**Job item**
Give the stretch of the listing from the line containing "Fan del presidente" through the line containing "Opositores y analistas" as a Markdown table with the columns Row and Text Line, numbering each row and leaving out any blank lines.

**Supplied records**
● ● ● ● ● ● ●
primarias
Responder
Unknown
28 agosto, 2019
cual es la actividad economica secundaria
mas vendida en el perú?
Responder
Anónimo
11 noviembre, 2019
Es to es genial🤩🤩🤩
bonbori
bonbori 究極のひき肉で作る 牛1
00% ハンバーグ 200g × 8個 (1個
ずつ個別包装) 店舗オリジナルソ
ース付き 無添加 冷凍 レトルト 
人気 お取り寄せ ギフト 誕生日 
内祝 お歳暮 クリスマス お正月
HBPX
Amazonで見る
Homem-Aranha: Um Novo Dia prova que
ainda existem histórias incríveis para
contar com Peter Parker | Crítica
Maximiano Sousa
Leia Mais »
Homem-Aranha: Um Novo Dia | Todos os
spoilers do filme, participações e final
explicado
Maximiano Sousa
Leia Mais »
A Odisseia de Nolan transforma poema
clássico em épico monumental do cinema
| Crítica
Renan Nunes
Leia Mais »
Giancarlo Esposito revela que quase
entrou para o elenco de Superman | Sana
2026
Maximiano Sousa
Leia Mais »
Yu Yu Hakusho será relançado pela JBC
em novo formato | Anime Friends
● ● ● ● ● ● ●
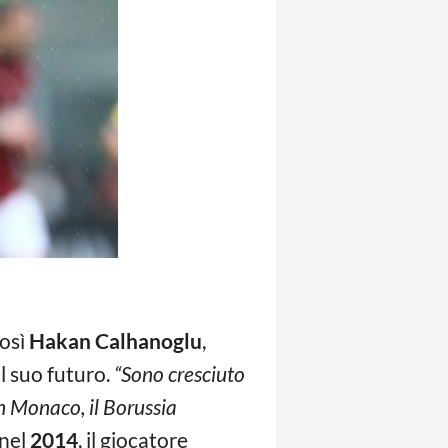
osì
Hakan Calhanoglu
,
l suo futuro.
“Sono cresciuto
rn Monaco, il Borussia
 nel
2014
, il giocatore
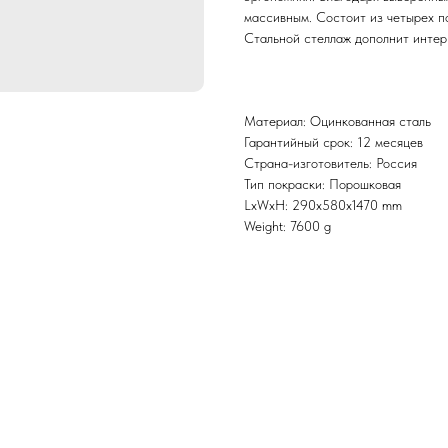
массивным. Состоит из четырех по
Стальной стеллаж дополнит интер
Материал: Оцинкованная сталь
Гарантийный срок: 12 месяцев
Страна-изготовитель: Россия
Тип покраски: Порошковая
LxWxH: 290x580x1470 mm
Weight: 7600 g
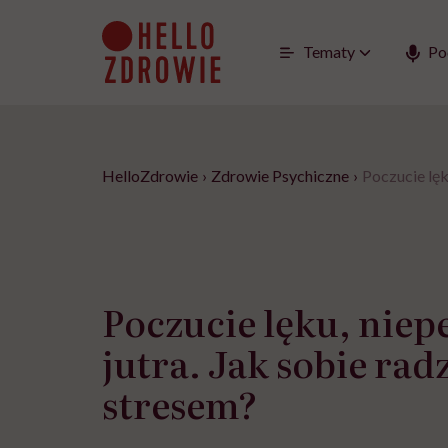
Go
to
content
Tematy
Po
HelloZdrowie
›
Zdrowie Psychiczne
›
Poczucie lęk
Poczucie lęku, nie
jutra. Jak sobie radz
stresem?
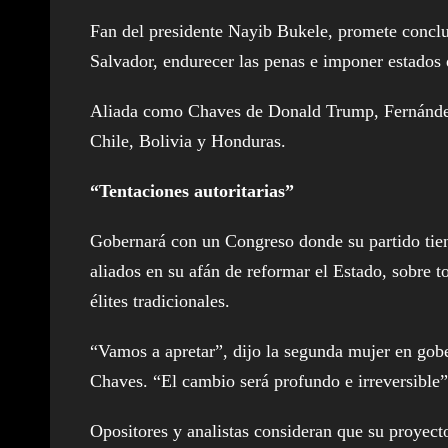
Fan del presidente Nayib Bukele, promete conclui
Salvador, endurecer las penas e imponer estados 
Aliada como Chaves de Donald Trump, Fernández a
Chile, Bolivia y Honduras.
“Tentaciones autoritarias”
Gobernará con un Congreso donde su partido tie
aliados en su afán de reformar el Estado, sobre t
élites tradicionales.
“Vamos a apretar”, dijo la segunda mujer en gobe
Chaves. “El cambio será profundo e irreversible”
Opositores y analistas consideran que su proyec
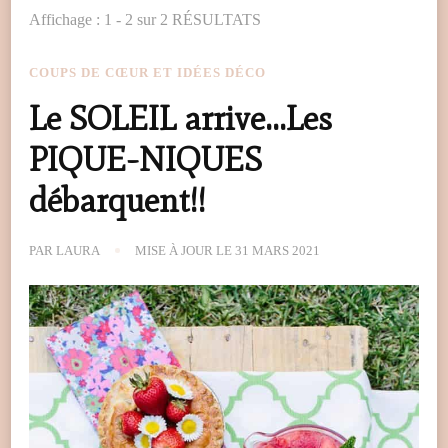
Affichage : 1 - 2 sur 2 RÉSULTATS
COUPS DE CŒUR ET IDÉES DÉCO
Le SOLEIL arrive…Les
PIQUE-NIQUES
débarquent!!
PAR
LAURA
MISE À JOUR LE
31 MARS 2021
● ● ● ● ● ● ●
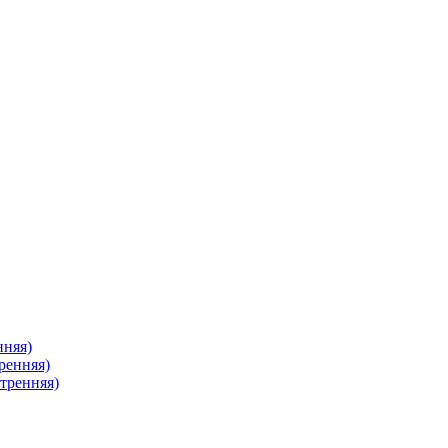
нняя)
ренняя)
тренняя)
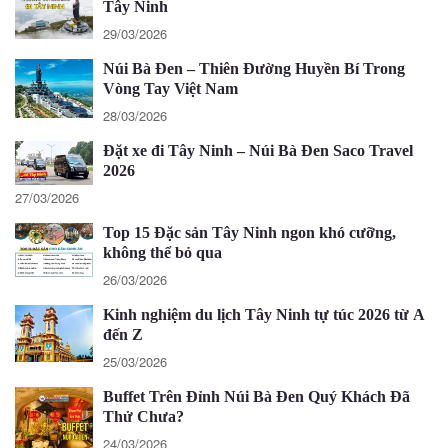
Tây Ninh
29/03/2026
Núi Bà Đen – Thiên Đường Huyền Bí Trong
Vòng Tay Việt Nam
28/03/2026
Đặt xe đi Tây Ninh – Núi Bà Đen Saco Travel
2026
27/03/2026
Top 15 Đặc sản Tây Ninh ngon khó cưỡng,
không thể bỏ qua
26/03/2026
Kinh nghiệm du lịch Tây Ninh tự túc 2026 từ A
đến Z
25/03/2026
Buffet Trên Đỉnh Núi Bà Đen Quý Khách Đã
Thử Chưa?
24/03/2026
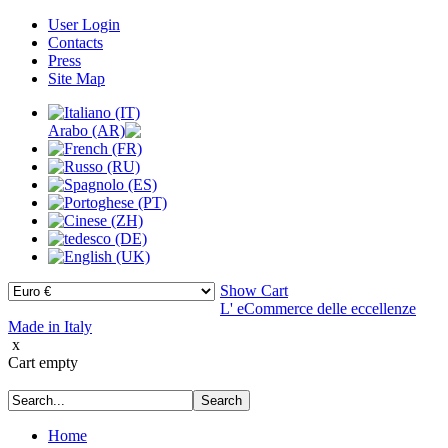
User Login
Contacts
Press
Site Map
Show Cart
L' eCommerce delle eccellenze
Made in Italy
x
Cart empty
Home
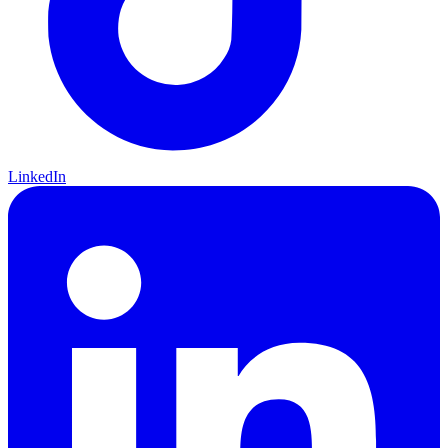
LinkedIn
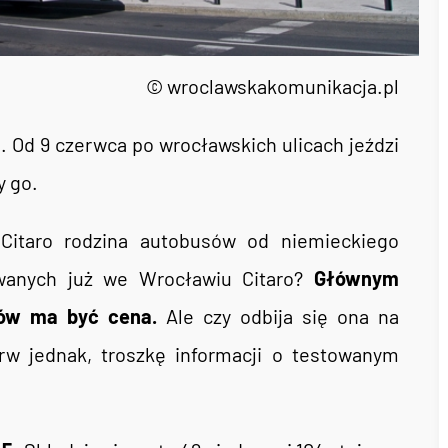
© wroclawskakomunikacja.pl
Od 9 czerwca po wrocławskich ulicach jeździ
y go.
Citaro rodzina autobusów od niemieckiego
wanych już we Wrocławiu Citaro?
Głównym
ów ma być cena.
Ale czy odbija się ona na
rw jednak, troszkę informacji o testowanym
● ● ● ● ● ● ●
**Result for this exercise**
| Row | Text Line |
|---|---|
| 1 | Fan del presidente Nayib Bukele, promete conclui |
| 2 | Salvador, endurecer las penas e imponer estados  |
| 3 | Aliada como Chaves de Donald Trump, Fernández a |
| 4 | Chile, Bolivia y Honduras. |
| 5 | “Tentaciones autoritarias” |
| 6 | Gobernará con un Congreso donde su partido tie |
| 7 | aliados en su afán de reformar el Estado, sobre t |
| 8 | élites tradicionales. |
| 9 | “Vamos a apretar”, dijo la segunda mujer en gobe |
| 10 | Chaves. “El cambio será profundo e irreversible” |
| 11 | Opositores y analistas consideran que su proyec |